### Task details:
What do the lines say from the start of the entries through the one containing "- [[D002]] - Física"? Repeat them exactly.

### Entries provided:
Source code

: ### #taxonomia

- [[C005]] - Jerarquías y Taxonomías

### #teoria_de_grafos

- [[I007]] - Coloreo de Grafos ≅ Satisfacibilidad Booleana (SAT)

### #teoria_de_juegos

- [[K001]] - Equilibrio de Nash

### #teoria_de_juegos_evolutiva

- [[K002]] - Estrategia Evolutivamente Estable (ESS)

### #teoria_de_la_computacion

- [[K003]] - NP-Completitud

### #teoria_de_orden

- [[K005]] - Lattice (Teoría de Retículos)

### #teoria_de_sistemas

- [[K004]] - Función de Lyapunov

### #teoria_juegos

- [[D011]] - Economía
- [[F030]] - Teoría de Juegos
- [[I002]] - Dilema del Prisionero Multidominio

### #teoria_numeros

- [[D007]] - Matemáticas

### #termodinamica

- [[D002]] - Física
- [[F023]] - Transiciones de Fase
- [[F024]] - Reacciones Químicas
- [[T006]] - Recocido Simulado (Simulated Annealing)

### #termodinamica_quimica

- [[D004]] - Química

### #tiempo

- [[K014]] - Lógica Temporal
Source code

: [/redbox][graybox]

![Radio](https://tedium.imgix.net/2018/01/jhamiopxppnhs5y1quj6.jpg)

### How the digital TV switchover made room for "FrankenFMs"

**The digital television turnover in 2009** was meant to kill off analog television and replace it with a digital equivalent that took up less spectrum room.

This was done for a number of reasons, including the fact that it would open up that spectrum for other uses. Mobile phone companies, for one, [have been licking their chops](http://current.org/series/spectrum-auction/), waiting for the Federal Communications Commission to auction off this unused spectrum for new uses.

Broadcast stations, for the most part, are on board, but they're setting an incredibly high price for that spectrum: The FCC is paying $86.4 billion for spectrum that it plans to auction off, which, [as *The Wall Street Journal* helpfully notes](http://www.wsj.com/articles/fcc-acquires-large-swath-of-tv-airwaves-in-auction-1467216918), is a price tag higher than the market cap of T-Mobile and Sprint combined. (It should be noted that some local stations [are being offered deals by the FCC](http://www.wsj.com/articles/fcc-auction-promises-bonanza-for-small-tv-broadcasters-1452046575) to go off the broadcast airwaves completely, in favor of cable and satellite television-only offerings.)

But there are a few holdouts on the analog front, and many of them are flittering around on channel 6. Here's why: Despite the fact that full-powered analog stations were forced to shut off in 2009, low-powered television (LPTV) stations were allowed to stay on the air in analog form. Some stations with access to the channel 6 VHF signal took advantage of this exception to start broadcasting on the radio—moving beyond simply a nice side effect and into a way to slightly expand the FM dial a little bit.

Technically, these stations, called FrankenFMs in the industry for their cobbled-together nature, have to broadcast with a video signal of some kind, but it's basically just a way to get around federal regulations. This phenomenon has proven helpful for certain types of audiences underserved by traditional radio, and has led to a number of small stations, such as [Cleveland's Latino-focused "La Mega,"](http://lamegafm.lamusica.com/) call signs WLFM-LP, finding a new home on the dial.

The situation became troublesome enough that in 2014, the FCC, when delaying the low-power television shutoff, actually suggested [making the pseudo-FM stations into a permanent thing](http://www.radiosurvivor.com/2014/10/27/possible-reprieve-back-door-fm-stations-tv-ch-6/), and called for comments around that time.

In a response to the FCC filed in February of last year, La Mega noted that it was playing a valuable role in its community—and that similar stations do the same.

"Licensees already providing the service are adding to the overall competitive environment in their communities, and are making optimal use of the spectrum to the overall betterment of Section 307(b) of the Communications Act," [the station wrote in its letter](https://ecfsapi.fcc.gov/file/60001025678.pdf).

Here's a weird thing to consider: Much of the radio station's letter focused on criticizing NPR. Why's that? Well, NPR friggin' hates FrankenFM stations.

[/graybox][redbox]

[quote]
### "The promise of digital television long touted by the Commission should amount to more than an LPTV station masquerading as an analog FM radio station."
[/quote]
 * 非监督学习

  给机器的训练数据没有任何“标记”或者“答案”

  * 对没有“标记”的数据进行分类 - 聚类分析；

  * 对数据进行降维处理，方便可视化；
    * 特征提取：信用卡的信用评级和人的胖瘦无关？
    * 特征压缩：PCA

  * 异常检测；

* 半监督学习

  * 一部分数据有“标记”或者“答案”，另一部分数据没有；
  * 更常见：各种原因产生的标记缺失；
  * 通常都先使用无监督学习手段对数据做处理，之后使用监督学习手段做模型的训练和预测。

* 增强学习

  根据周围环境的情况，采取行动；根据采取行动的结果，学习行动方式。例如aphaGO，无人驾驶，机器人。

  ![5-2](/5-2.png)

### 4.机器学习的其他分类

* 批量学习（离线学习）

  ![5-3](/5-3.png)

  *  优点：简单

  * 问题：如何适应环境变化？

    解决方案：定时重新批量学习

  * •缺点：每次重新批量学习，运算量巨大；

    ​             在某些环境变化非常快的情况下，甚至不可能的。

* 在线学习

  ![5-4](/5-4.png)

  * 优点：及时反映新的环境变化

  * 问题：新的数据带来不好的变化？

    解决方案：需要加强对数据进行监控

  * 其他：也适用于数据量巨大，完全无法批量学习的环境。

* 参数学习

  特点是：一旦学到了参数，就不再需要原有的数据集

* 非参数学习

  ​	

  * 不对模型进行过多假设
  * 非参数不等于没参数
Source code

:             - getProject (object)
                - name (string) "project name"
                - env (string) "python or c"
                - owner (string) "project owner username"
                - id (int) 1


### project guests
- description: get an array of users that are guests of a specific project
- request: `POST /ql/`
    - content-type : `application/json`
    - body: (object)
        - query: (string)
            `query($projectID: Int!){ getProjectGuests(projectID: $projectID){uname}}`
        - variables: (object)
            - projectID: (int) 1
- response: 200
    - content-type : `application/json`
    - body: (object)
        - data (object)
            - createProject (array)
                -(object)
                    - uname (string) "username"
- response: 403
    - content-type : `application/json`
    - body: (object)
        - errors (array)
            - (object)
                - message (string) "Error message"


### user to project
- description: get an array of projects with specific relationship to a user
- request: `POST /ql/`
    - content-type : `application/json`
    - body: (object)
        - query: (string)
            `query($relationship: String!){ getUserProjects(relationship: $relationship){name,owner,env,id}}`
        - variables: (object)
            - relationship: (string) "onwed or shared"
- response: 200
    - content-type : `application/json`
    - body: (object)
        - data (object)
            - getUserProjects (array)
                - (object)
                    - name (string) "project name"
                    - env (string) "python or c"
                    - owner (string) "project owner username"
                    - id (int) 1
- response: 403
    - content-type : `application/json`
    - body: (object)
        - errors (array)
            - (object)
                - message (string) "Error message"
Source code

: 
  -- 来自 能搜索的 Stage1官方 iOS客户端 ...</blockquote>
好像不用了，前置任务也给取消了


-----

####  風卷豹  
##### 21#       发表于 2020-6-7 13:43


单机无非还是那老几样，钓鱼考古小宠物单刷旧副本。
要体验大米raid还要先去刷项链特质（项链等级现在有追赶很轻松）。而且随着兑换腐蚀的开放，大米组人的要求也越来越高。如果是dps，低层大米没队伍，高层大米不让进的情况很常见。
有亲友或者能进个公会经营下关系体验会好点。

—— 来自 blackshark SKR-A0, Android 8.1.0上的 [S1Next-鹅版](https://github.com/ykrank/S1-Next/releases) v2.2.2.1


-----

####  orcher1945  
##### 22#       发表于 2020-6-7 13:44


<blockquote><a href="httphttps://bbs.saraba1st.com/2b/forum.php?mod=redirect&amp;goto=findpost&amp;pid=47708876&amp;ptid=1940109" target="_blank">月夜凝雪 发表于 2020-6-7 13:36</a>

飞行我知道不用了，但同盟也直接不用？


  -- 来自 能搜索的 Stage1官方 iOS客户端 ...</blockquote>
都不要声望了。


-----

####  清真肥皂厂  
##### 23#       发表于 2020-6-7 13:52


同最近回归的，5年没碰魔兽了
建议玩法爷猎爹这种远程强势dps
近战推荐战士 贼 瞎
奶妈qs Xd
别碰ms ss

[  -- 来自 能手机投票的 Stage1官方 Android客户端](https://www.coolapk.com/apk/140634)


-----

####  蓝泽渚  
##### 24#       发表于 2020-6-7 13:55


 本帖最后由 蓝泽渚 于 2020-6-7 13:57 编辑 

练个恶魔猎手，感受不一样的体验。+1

### Exercise answer:
Source code

: ### #taxonomia

- [[C005]] - Jerarquías y Taxonomías

### #teoria_de_grafos

- [[I007]] - Coloreo de Grafos ≅ Satisfacibilidad Booleana (SAT)

### #teoria_de_juegos

- [[K001]] - Equilibrio de Nash

### #teoria_de_juegos_evolutiva

- [[K002]] - Estrategia Evolutivamente Estable (ESS)

### #teoria_de_la_computacion

- [[K003]] - NP-Completitud

### #teoria_de_orden

- [[K005]] - Lattice (Teoría de Retículos)

### #teoria_de_sistemas

- [[K004]] - Función de Lyapunov

### #teoria_juegos

- [[D011]] - Economía
- [[F030]] - Teoría de Juegos
- [[I002]] - Dilema del Prisionero Multidominio

### #teoria_numeros

- [[D007]] - Matemáticas

### #termodinamica

- [[D002]] - Física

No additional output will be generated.